我用 Python 编写了一个应用程序来爬取在服务器站点上使用 ASP.NET 的网站。
这就是我一直在做的(只是从浏览器复制 HTTP 标头和正文,因为我看不到其他方法):
(它奏效了!前段时间......但现在它因“连接超时”而中止。)
def SBPageLoader(keyWord):
headers = {'Host': 'www.sberbank-ast.ru' ,
'Connection': 'keep-alive' ,
'Content-Length': '46203',
'Cache-Control': 'max-age=0' ,
'Origin': 'http://www.sberbank-ast.ru' ,
'User-Agent': 'Mozilla/5.0 (Linux i686)' ,
'Content-Type': 'application/x-www-form-urlencoded; charset=utf-8' ,
'Accept': 'text/html,application/xhtml+xml,application/xml;q=0.9,*/*;q=0.8' ,
'Referer': 'http://www.sberbank-ast.ru/purchaseList.aspx' ,
'Accept-Encoding': 'gzip,deflate,sdch' ,
'Accept-Language': 'ru-RU,ru;q=0.8,en-US;q=0.6,en;q=0.4' ,
'Accept-Charset': 'utf-8' ,
'Cookie': 'ASP.NET_SessionId=d4ki4j55hsq3km45b4qbrgjs; __utma=99173852.1461595200.1340564818.1341685237.1341758931.11; __utmb=99173852.4.9.1341758978151; __utmc=99173852; __utmz=99173852.1340564818.1.1.utmcsr=(direct)|utmccn=(direct)|utmcmd=(none)'
}
#....( here is lots of data with undefined meaning - what is it? )......
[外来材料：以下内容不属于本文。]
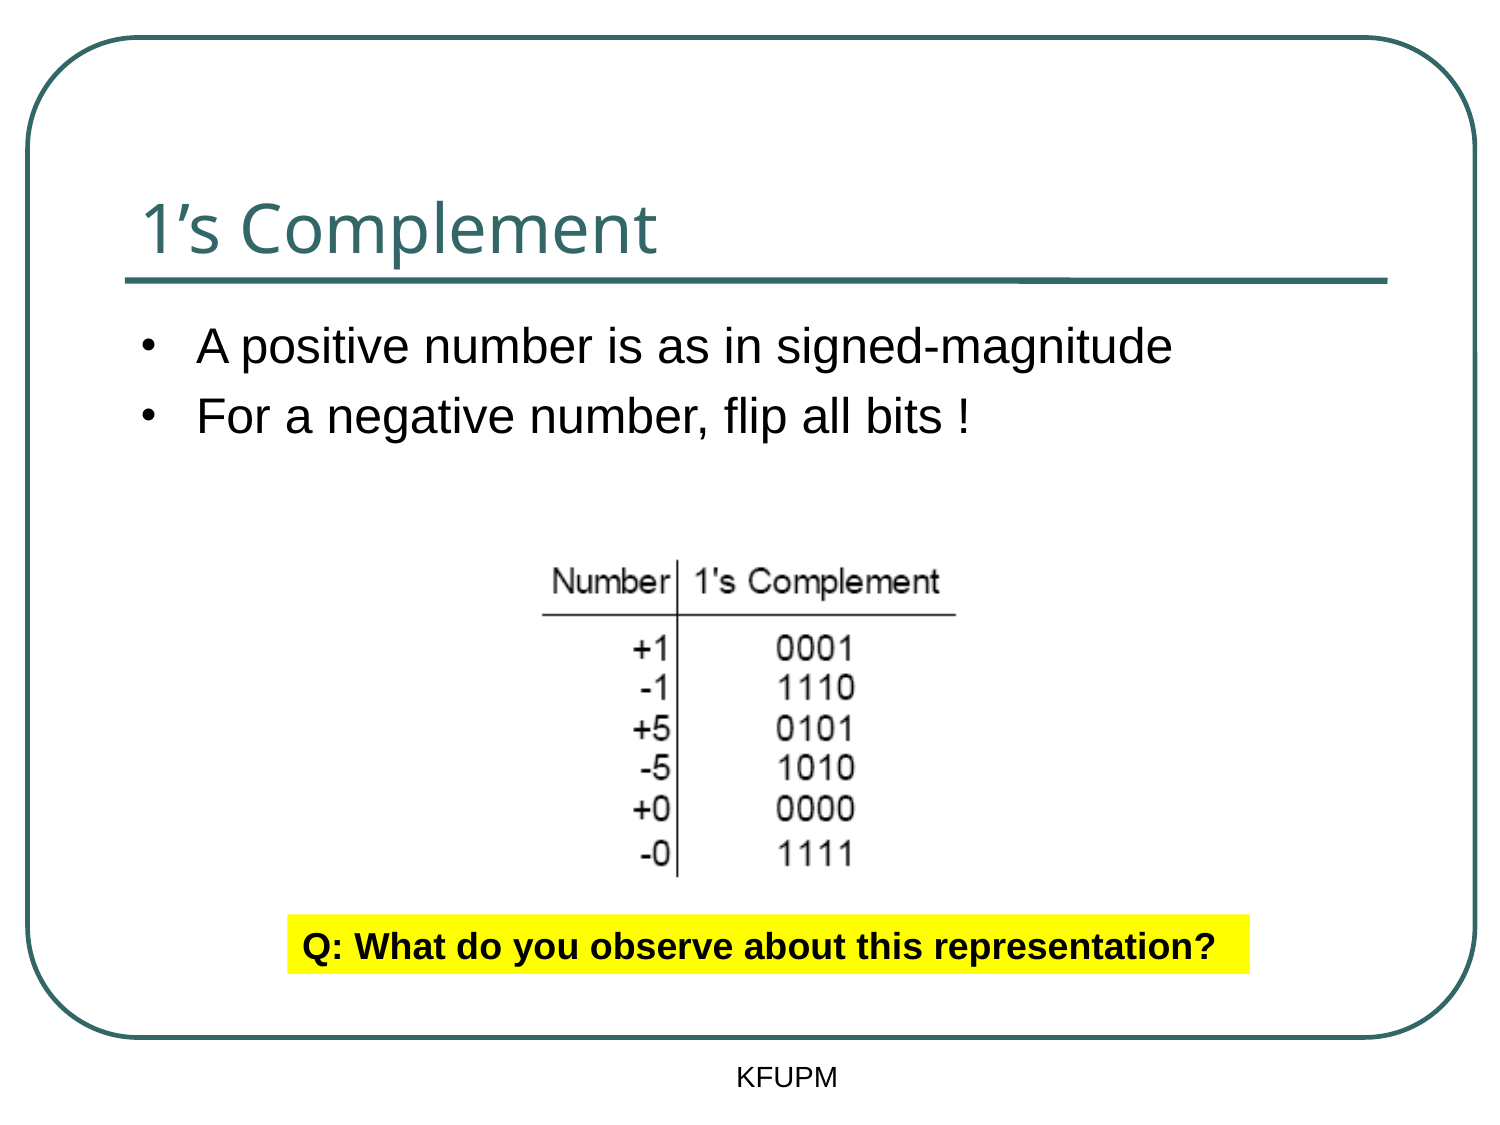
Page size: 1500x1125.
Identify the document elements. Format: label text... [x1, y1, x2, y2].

data = '_EVENTTARGET=&__EVENTARGUMENT=........&__VIEWSTATE=%2FwEPDwUJMzUwNDEzMjgxD2QWAmYPZBYCZg9kFgICAw9kFgQCAQ9kFgICAg8PFgIeB1Zpc2libGVoZGQCBQ9kFgICAQ9kFgYCAQ9kFgICAQ9kFgwCFQ8PZBYGHgdjb250ZW50BRRsZWFmOnB1YmxpY2RhdGVzdGFydB4JbWF4bGVuZ3RoBQIxMB4FY2xhc3MFCCBkYXRlUlVTZAIXDw9kFgYfAQUSbGVhZjpwdWJsaWNkYXRlpurchID400=887031'
data = data.replace("Toyota", keyWord) # haha - cattlecode
log("Strat loading http://www.sberbank-ast.ru/purchaseList.aspx ...")
req = urllib2.Request('http://www.sberbank-ast.ru/purchaseList.aspx', data, headers)
response = urllib2.urlopen(req)
page = response.read()
log(".. Loading is finished")
现在,即使我用新的替换旧的正文和标题 - 也会发生同样的事情。
欢迎任何关于它有什么问题的想法。